Road and home. Part of the reason the fanbase in general is so down now is that we probably got too high after two home wins. I think I noted as much on twitter during the bye week. Thing is, at its core, the problem is simple: this team is young. Young teams will be inconsistent. You can be a fan of being young, you should be a fan of being young, but with no veteran core this team was going to be inconsistent, and that inconsistency splits primarily over home and away. First the offense struggled away, now the defense. In both cases it is less about quality and more about youth.

That's another reason not to get too high. I mean, I dunno what you were thinking, Tiny Skip Bayless? Were you thinking deep playoff run? I liked the idea of this team going to the playoffs because it's a good experience for a young team. And you know, anything can happen. But realistically? A team that would need three away games to get to the Superbowl? Haha, no. This is and was likely a one-and-out team. But it's still a valuable experience, for a team that is just at the first year of a competitive window. I'm still pretty positive about this season, but I'm really positive about where the franchise is heading. But to be truly competitive, this Seahawks team has to pass the San Francisco 49ers. That's daunting, because they're really good, but it's not unthinkable. We've been here before, joining the NFC in 2002 and looking up at the unbeatable Rams, and going *gulp*. In fact, in franchise curve this team is not that different from that one, and I expect it to be at least similarly competitive for some years.

Did we expect this team to be elite? I feel like most of us would have taken 6-5 at this point going into the season. But the team played much better than expected, and expectations exploded. Realistically, though, this team came a long way from when PC/JS took over, and doesn't have that far to go before becoming elite. The inestimable Rob Staton once again said exactly what I was thinking and states our #1 need is DT. And, as fellow writer Davis Hsu has been speculating, I could see the Hawks go wide receiver in the 2nd round, and follow the Packers "add more wide receivers!" method of building. Opportunity permitting, adding those two talents, and some more experience for players like Wagner, Wright, Wilson, Tate and the OL, and this team is on the cusp of elite. Next season. This season? We'll have to settle for "really good", with some bad luck.

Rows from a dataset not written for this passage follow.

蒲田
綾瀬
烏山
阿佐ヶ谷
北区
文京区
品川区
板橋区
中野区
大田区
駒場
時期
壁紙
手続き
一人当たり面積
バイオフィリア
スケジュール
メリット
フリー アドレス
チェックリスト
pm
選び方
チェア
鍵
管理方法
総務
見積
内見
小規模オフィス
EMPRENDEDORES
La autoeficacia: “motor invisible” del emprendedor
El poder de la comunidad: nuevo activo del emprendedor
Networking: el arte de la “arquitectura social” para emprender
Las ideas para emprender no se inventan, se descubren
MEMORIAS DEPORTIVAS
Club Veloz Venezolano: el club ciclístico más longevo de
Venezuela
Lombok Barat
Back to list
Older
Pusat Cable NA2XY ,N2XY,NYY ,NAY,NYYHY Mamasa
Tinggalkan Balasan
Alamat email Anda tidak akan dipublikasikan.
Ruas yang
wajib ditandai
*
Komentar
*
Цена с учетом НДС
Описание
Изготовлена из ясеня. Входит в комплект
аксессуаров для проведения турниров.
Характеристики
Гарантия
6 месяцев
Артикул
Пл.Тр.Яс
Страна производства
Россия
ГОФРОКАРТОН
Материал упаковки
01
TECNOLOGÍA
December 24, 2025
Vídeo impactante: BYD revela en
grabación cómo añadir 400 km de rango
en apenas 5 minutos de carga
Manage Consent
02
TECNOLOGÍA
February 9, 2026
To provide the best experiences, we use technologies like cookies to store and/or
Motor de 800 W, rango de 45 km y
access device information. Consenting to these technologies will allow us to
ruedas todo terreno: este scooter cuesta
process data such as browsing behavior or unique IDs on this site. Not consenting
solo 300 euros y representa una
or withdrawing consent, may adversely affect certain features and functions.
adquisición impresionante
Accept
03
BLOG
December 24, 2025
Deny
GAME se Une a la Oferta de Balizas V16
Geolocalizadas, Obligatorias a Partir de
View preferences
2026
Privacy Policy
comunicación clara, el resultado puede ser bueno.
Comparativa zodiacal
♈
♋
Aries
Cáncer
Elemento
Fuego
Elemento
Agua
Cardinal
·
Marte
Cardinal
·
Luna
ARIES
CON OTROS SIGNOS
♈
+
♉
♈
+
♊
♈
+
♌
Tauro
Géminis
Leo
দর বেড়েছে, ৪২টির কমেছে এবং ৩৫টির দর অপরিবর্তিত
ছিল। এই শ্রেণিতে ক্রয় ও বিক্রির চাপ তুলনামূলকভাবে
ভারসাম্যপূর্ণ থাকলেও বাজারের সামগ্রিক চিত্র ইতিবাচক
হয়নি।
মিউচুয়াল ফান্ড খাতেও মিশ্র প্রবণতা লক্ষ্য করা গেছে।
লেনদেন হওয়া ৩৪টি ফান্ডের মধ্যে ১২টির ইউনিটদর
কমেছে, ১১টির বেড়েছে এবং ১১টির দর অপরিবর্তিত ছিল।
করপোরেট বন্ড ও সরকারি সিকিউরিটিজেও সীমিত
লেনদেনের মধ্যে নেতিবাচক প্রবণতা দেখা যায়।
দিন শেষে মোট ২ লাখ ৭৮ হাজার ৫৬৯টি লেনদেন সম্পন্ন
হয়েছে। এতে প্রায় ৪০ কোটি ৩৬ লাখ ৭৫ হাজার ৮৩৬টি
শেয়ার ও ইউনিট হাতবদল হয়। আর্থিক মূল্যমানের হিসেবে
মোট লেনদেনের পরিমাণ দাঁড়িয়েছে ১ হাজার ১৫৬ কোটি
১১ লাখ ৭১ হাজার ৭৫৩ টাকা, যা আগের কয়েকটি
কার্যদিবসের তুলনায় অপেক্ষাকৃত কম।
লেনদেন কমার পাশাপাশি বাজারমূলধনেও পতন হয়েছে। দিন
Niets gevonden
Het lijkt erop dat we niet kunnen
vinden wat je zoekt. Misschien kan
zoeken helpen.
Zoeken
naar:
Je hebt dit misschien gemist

Russell Wilson is a goddamn miracle. Seriously. Seriously! He's on pace for 25 TDs, one shy of Manning's rookie record. He hasn't thrown an interception since his excellent away game against the Lions. He's been shining for two away games now, something I didn't expect to see this year. He almost set a franchise record this game for consecutive passes completed. His 16 consecutive passes completed is a rookie record. His performance was 5th in the NFL in DYAR and 1st in the NFL in QBR. On the season, he's 12th in QBR including this game, 15th in DYAR and 13th in DVOA excluding this game, likely to go up in that list. He's not used as much as other quarterbacks, so his total value (DYAR) is lower than his value per play (DVOA).

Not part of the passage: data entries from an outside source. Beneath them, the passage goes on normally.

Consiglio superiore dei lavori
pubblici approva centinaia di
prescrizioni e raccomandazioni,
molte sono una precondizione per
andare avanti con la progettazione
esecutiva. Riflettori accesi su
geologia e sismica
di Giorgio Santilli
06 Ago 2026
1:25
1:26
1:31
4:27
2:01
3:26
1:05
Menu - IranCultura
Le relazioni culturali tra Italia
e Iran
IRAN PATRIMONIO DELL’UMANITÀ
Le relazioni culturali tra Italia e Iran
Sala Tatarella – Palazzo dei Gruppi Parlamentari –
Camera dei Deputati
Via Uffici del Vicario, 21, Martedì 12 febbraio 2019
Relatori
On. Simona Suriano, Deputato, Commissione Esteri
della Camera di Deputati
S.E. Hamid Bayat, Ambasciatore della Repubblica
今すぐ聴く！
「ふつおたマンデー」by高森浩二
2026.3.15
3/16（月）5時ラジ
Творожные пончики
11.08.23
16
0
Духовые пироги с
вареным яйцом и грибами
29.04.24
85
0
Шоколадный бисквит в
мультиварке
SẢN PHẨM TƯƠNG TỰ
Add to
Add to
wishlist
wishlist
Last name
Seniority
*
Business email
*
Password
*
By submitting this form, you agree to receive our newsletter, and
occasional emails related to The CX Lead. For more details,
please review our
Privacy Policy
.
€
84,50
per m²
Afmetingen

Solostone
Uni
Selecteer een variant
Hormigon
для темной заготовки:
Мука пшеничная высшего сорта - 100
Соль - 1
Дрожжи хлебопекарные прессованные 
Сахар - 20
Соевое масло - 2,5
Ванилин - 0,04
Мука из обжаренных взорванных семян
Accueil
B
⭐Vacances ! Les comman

I was pretty high on Wilson in the draft, but apparently I wasn't high enough. What this guy has been doing behind a changing, patchwork line, with receivers he didn't have a full off-season with, the improvement he's showing week-on-week, even away, it's nothing short of miraculous. Seriously though. How awesome is that?! He's kept us competitive even as the defense struggles. Which is something you can expect more from a franchise quarterback, and not something any of us expected this season.

Our defense will hopefully recover, at home if not away. But our offense has been so much better than I could have dreamed. Lynch had his worst game of the season but will recover. We're still competitive. Even against the Bears, and without Sherman and Browner after the Bears.. Any Given Sunday. We're built similarly to the 49ers and they killed the Bears. I don't expect a win, and I think we can swallow a loss, but it sure would help win back this grumbling fanbase. Stop grumbling guys. The future is bright, and the right now is pretty alright. Pretty alright, and still in the driving seat for the second wild card spot.

I have Tiny Skip Bayless on my shoulder. Someone help me.